*Document section*
——
Abstract
Abstract AbstractThe organization of walimatul 'ursy or wedding parties is part of a tradition that is deeply rooted in Indonesian society, including in the Muslim community. However, a phenomenon has emerged where walimatul 'ursy events take place in public spaces, particularly in the middle of public roads, often causing disturbances to public order, traffic congestion, and hindering the socio-economic activities of the surrounding community. This study aims to examine the practice of conducting walimatul 'ursy in the middle of the road from the perspective of positive Indonesian law and Islamic law, using both normative legal and sociological approaches. Under Indonesia's positive law, such actions can be associated with violations of laws and regulations, such as Law Number 22 of 2009 concerning Road Traffic and Transportation and regional regulations governing the use of public space and public order. From the point of view of Islamic law, even though walimatul 'ursy is an recommended sunnah, the basic principle in its implementation must still pay attention to the public interest (maslahah 'ammah) and not cause mafsadah (loss) to others. The principle of la dharar wa la dhirar (not to harm oneself or others) is the main basis in assessing the practice. Based on the findings of the study, it is known that the implementation of walimatul 'ursy in the middle of the road without official permission from the authorities and without considering public rights is a form of positive violation of the law and is contrary to the basic principles of Islamic law. Therefore, legal education and cultural approaches to the community are needed to prioritize alternative places that are more suitable and do not disturb public order, so that the implementation of walimatul 'ursy remains in line with sharia values and state law rules.
——
*Excerpted data*
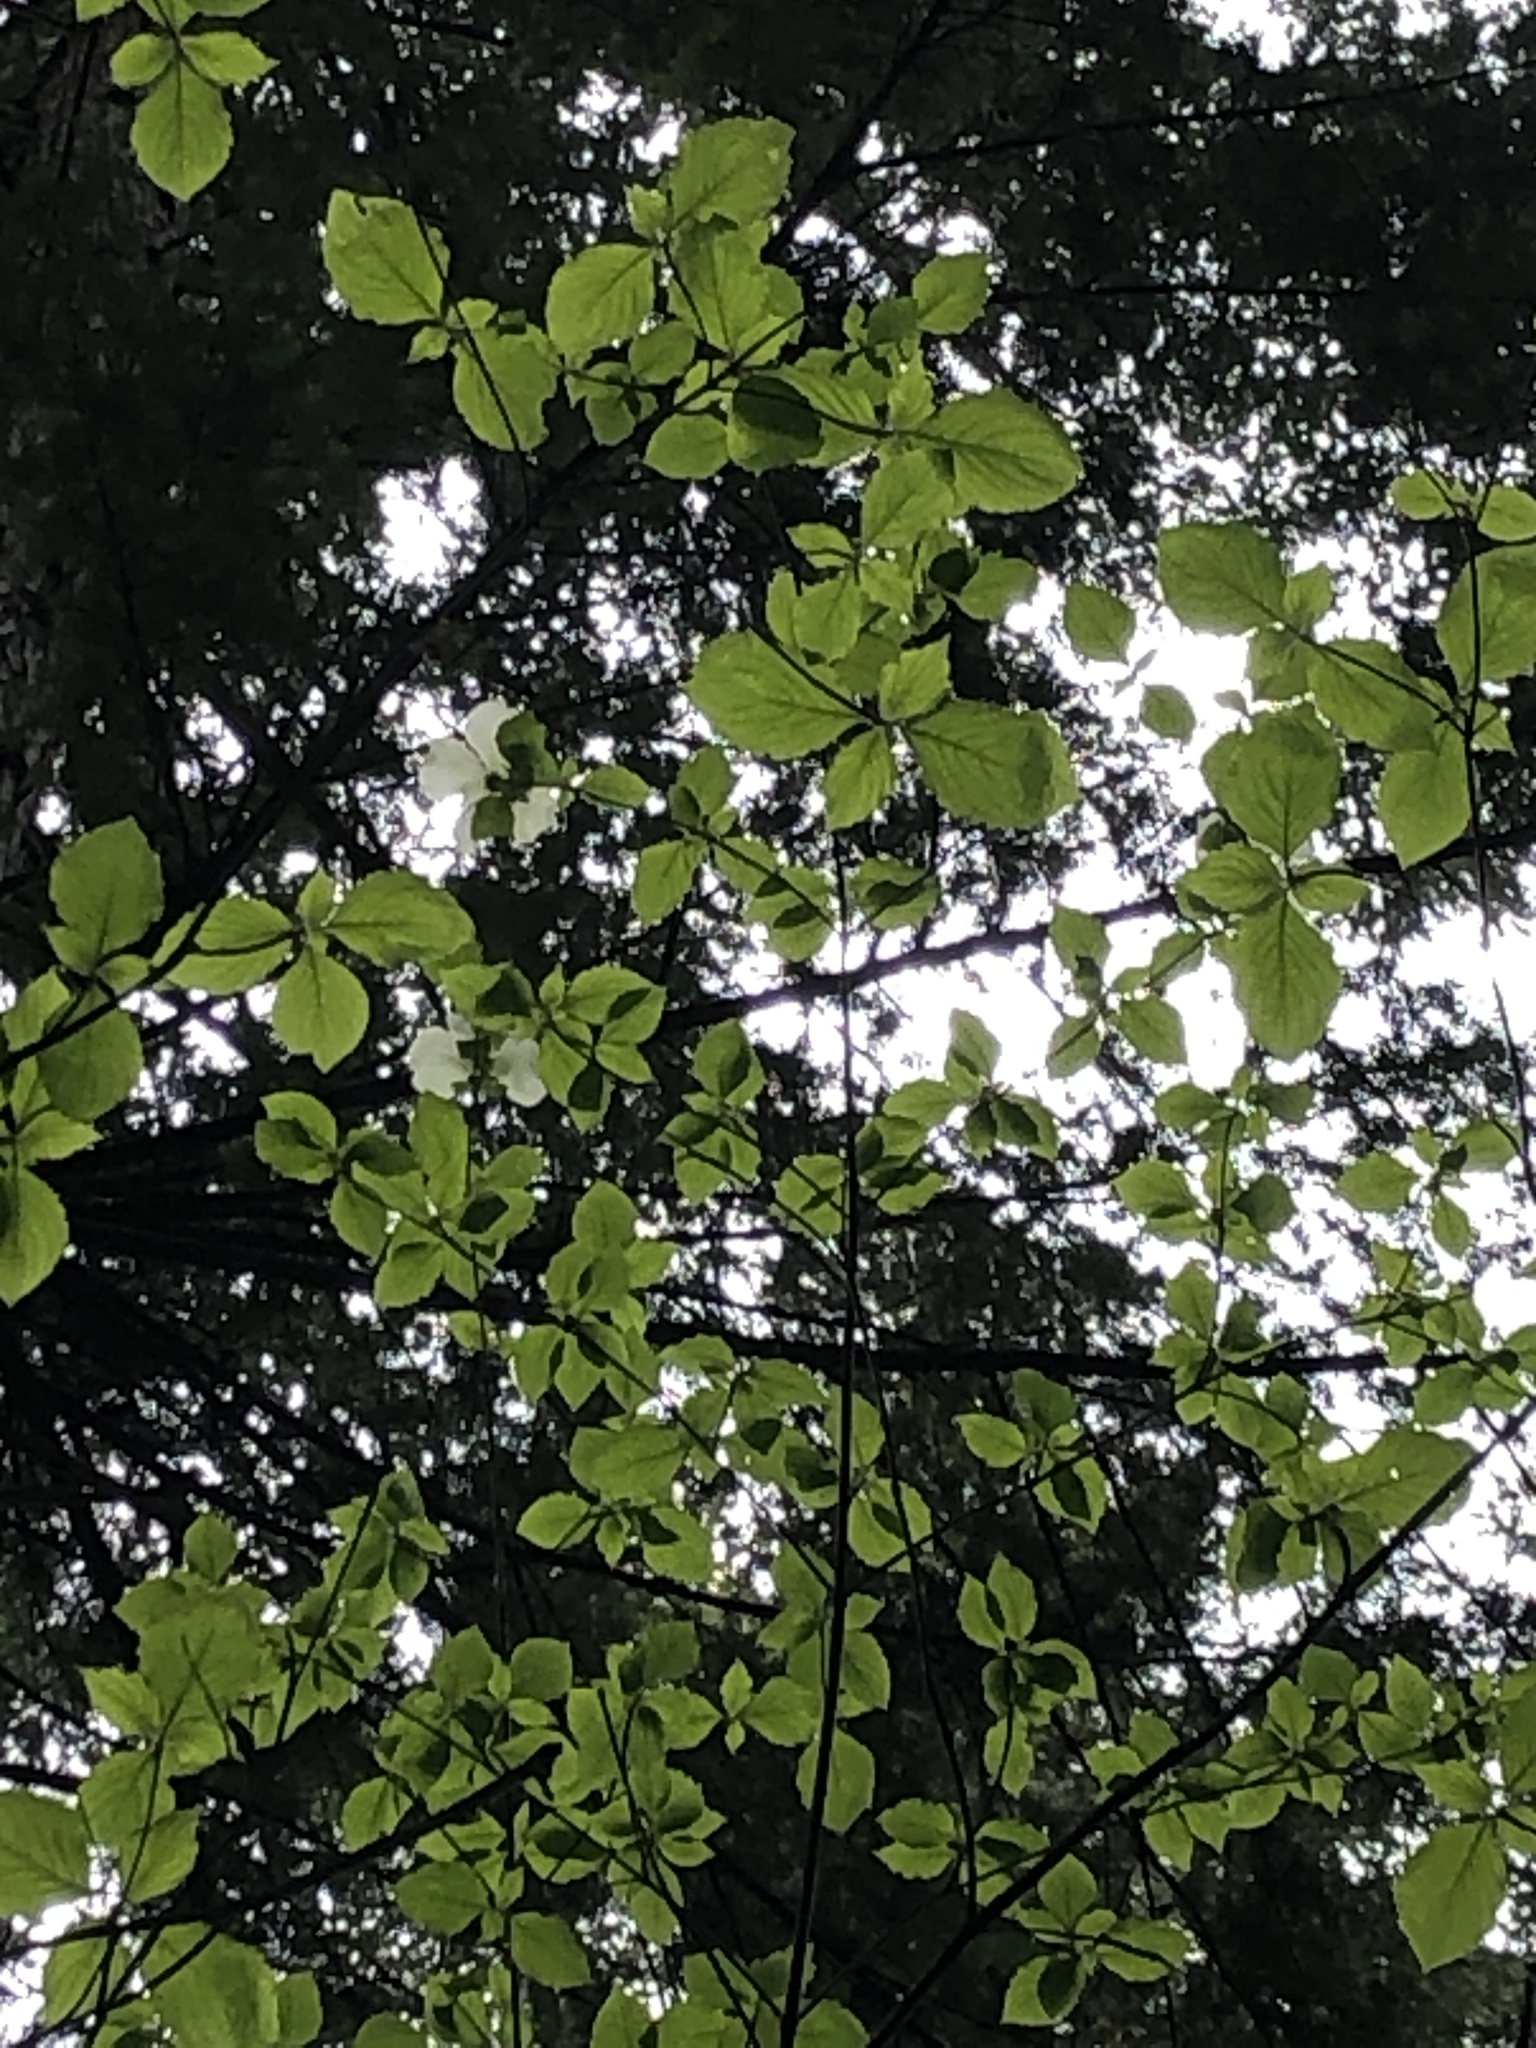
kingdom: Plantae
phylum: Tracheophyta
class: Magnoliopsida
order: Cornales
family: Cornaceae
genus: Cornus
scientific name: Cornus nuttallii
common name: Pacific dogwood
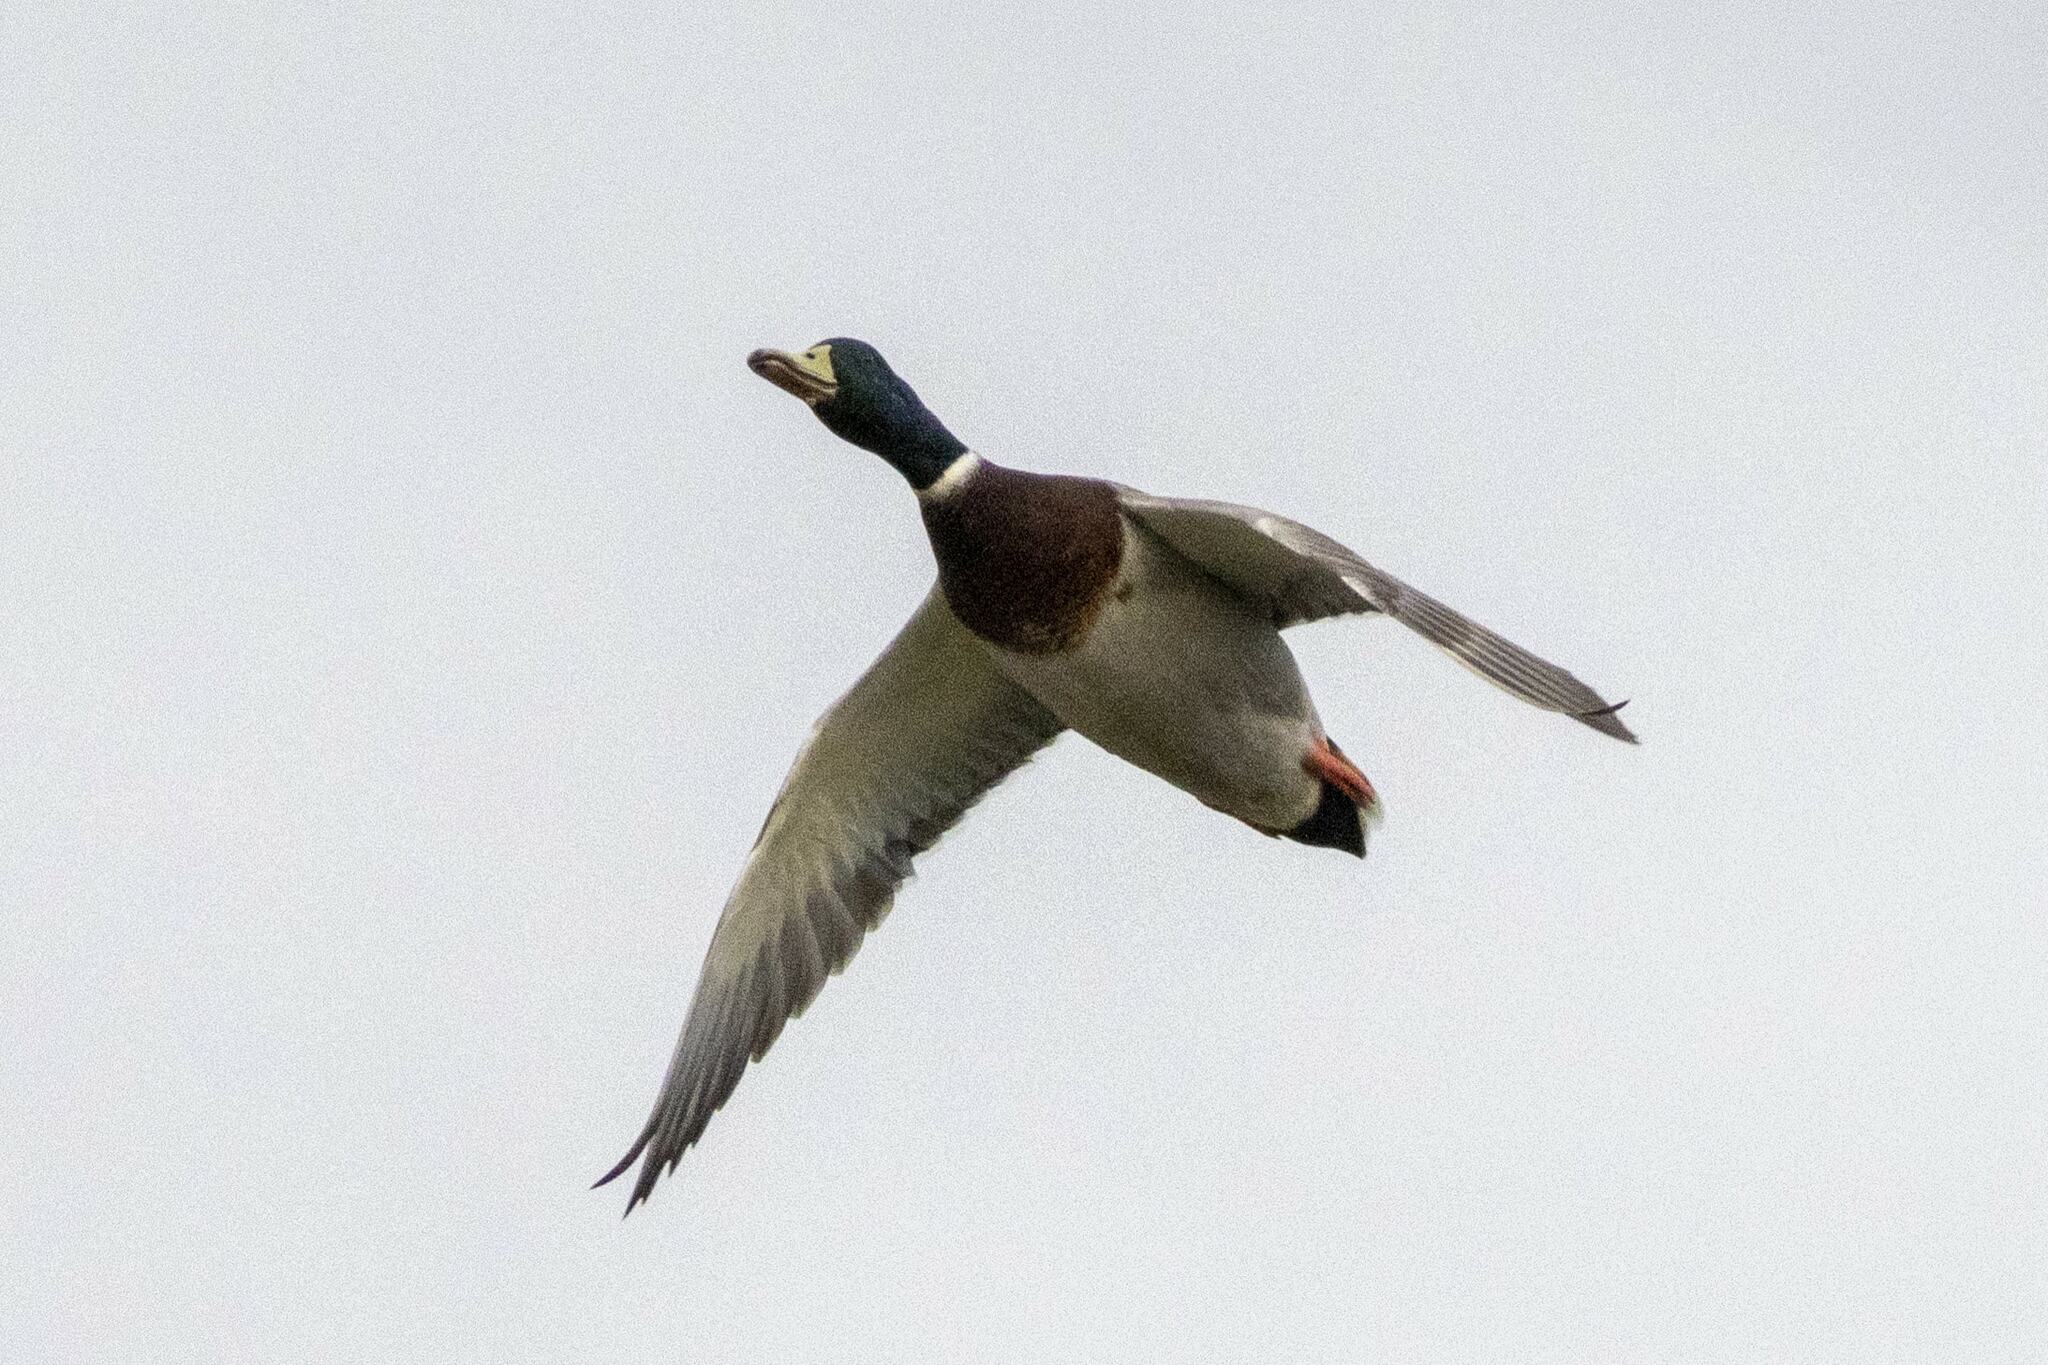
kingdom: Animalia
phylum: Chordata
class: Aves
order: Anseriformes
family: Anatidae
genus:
——
*About this exercise*
Continue the abstract on wedding parties held in the middle of public roads, picking up after its last sentence.

*Your response*
Keywords: Walimatul 'ursy, positive law, Islamic law, public space, public order.
AbstrakPenyelenggaraan walimatul ‘ursy atau pesta pernikahan merupakan bagian dari tradisi yang telah mengakar kuat dalam masyarakat Indonesia, termasuk dalam komunitas Muslim. Namun, dewasa ini berkembang fenomena pengadaan walimatul ‘ursy di ruang-ruang publik, khususnya di tengah jalan umum, yang kerap kali menyebabkan gangguan terhadap ketertiban umum, kemacetan lalu lintas, hingga menghambat aktivitas sosial-ekonomi masyarakat sekitar. Penelitian ini bertujuan untuk mengkaji praktik pengadaan walimatul ‘ursy di tengah jalan dari perspektif hukum positif Indonesia dan hukum Islam, dengan pendekatan yuridis normatif serta pendekatan sosiologis. Dalam hukum positif Indonesia, tindakan tersebut dapat dikaitkan dengan pelanggaran terhadap peraturan perundang- undangan, seperti Undang-Undang Nomor 22 Tahun 2009 tentang Lalu Lintas dan Angkutan Jalan serta Peraturan Daerah yang mengatur tentang penggunaan ruang publik dan ketertiban umum. Dari sisi hukum Islam, meskipun walimatul ‘ursy merupakan sunah yang dianjurkan, prinsip dasar dalam pelaksanaannya harus tetap memperhatikan kemaslahatan umum (maslahah ‘ammah) dan tidak menimbulkan mafsadah (kerugian) terhadap orang lain. Prinsip la dharar wa la dhirar (tidak boleh membahayakan diri sendiri maupun orang lain) menjadi landasan utama dalam menilai praktik tersebut. Berdasarkan temuan penelitian, diketahui bahwa pelaksanaan walimatul ‘ursy di tengah jalan tanpa izin resmi dari pihak berwenang serta tanpa mempertimbangkan hak publik merupakan bentuk pelanggaran hukum positif dan bertentangan dengan prinsip-prinsip dasar dalam hukum Islam. Oleh karena itu, diperlukan edukasi hukum dan pendekatan kultural kepada masyarakat untuk mengedepankan alternatif tempat yang lebih sesuai dan tidak mengganggu ketertiban umum, agar pelaksanaan walimatul ‘ursy tetap sejalan dengan nilai-nilai syariah dan kaidah hukum negara.
Kata kunci: Walimatul ‘ursy, hukum positif, hukum Islam, ruang publik, ketertiban umum.